The Twenty-Six Martyrs of Japan are canonized in Rome.
1863 (Bunkyū 2, 3)
Father Louis Furet, then Father Bernard Petitjean, both of the Paris Foreign Missions Society, arrive in Nagasaki.
1865 (Meiji 2)
Ōura Cathedral in Nagasaki is consecrated.
DISCOVERY OF THE HIDDEN CHRISTIANS
1865 (Genji 2)
The Hidden Christians of Urakami confess their faith at Ōura Cathedral. “Discovery of the Hidden Christians.”
IMAGE VIII: Portrait of Mary, the Mother of God (Ōura Cathedral)
1867 (Keiō 3) ~
The Fourth Urakami Crackdown (Nagasaki Magistrate Tokunaga Iwami no Kami Masayoshi raids secret churches in Urakami).
1868 (Meiji 1)
One hundred and fourteen leading Urakami Christians are banished to the three domains of Hagi, Tsuwano, and Fukuyama on the so-called journey (tabi).
1868 (Meiji 1) ~
The Gotō Crackdown gets underway on Hisaka Island with the rōya no sako incident.
1870 (Meiji 3)
A group of 3,394 Urakami Christians is exiled to 22 different locations in 20 domains. Ambassadors from the UK, US, France, and the German Confederation request that they be allowed back home.
1871 (Meiji 4)
The Iwakura mission sets out for the West and is pressed on the freedom-of-religion issue everywhere it goes.
1873 (Meiji 6)
Signboards proscribing Christianity are taken down.
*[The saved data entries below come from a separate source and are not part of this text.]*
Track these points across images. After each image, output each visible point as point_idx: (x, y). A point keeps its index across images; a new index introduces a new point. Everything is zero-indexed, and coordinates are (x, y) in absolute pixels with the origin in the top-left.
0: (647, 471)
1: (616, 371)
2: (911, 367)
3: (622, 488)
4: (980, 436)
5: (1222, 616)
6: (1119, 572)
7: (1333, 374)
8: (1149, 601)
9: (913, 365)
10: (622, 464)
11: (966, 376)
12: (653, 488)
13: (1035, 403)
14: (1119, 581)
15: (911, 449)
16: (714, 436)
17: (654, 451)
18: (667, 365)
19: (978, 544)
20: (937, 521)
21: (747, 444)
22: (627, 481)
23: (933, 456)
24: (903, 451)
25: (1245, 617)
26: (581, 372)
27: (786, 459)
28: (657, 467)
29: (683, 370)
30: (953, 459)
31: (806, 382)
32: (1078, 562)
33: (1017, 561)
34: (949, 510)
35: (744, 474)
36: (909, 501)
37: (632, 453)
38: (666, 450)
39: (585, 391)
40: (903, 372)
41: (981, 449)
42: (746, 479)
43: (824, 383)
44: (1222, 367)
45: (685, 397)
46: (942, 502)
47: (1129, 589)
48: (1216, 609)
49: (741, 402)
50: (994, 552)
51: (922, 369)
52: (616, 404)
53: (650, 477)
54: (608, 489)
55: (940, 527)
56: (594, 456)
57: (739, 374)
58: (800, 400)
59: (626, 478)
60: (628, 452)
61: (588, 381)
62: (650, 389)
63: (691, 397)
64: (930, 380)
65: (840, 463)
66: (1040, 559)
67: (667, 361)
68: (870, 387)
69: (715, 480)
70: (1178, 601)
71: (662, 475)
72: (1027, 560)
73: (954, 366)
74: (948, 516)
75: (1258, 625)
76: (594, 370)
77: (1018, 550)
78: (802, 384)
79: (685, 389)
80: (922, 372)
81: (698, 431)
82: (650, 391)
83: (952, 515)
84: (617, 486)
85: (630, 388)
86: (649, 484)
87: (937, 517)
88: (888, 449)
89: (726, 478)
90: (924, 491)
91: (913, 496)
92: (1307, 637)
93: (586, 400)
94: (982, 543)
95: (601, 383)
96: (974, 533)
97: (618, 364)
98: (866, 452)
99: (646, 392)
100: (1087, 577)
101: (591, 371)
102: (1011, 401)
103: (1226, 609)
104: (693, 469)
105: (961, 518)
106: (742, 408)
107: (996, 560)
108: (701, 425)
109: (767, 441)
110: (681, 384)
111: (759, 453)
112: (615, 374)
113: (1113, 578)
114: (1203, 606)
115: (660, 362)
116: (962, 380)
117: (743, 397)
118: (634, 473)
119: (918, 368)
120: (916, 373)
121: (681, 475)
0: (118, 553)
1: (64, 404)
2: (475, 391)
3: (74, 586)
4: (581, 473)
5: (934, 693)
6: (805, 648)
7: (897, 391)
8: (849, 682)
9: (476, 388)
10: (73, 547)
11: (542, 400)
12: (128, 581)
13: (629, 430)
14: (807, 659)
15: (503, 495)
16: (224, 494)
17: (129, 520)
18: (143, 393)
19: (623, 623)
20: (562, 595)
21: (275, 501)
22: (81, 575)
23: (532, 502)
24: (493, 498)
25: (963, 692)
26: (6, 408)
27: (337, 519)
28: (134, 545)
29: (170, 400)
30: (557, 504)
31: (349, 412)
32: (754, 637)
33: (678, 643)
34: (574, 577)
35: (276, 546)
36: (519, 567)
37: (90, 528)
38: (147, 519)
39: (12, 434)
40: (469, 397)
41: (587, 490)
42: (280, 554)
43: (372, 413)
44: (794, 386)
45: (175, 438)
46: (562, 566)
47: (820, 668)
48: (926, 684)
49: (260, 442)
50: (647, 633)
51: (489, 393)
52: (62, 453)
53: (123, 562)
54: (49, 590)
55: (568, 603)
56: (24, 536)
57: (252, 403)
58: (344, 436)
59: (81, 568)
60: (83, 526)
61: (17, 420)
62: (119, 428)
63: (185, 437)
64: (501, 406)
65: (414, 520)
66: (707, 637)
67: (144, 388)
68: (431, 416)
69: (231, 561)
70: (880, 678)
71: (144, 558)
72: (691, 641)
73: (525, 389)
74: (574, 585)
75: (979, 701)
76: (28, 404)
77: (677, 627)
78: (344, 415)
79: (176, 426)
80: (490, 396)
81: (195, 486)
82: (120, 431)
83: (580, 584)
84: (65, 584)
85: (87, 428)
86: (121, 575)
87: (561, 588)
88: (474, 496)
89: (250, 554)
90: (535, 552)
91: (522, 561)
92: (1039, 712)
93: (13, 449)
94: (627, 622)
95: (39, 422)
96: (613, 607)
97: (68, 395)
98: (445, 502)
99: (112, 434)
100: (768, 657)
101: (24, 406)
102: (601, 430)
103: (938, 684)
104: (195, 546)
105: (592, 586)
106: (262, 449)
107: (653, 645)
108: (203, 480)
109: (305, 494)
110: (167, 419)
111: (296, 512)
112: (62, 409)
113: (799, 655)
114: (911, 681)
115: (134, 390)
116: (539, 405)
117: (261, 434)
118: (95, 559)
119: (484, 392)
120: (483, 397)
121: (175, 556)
With 613 of their number having died in exile, 2,911 Urakami Christians return home.
1889 (Meiji 22)
The Meiji Constitution (the Constitution of the Empire of Japan) permits freedom of religious belief.
1906 (Meiji 39)
Christian-related articles from the old storehouse of the Nagasaki magistrate’s office go on display in the Tokyo Imperial Household Museum.
1930 (Shōwa 5)
Conventual Franciscan friar Maximilian Maria Kolbe comes to Nagasaki.
1945 (Shōwa 20)
Urakami Cathedral is destroyed by the atomic bomb.
1953 (Shōwa 28)
Ōura Cathedral is re-designated a National Treasure.
1962 (Shōwa 37)
The Twenty-Six Martyrs Museum and Monument opens.
1977 (Shōwa 52)
Artifacts from the former Nagasaki magistrate’s office, many of them Christian-related, are designated important cultural properties.
1981 (Shōwa 56)
Pope John Paul II visits Nagasaki.
2008 (Heisei 20)
Japan’s first-ever beatification ceremony is held in Nagasaki. (It is for 188 people martyred in the Edo period: 187 laypersons and Petro Kasui Kibe, the first Japanese to visit Jerusalem.)
2018 (Heisei 30)
Hidden Christian Sites in the Nagasaki Region are registered as UNESCO World Heritage properties.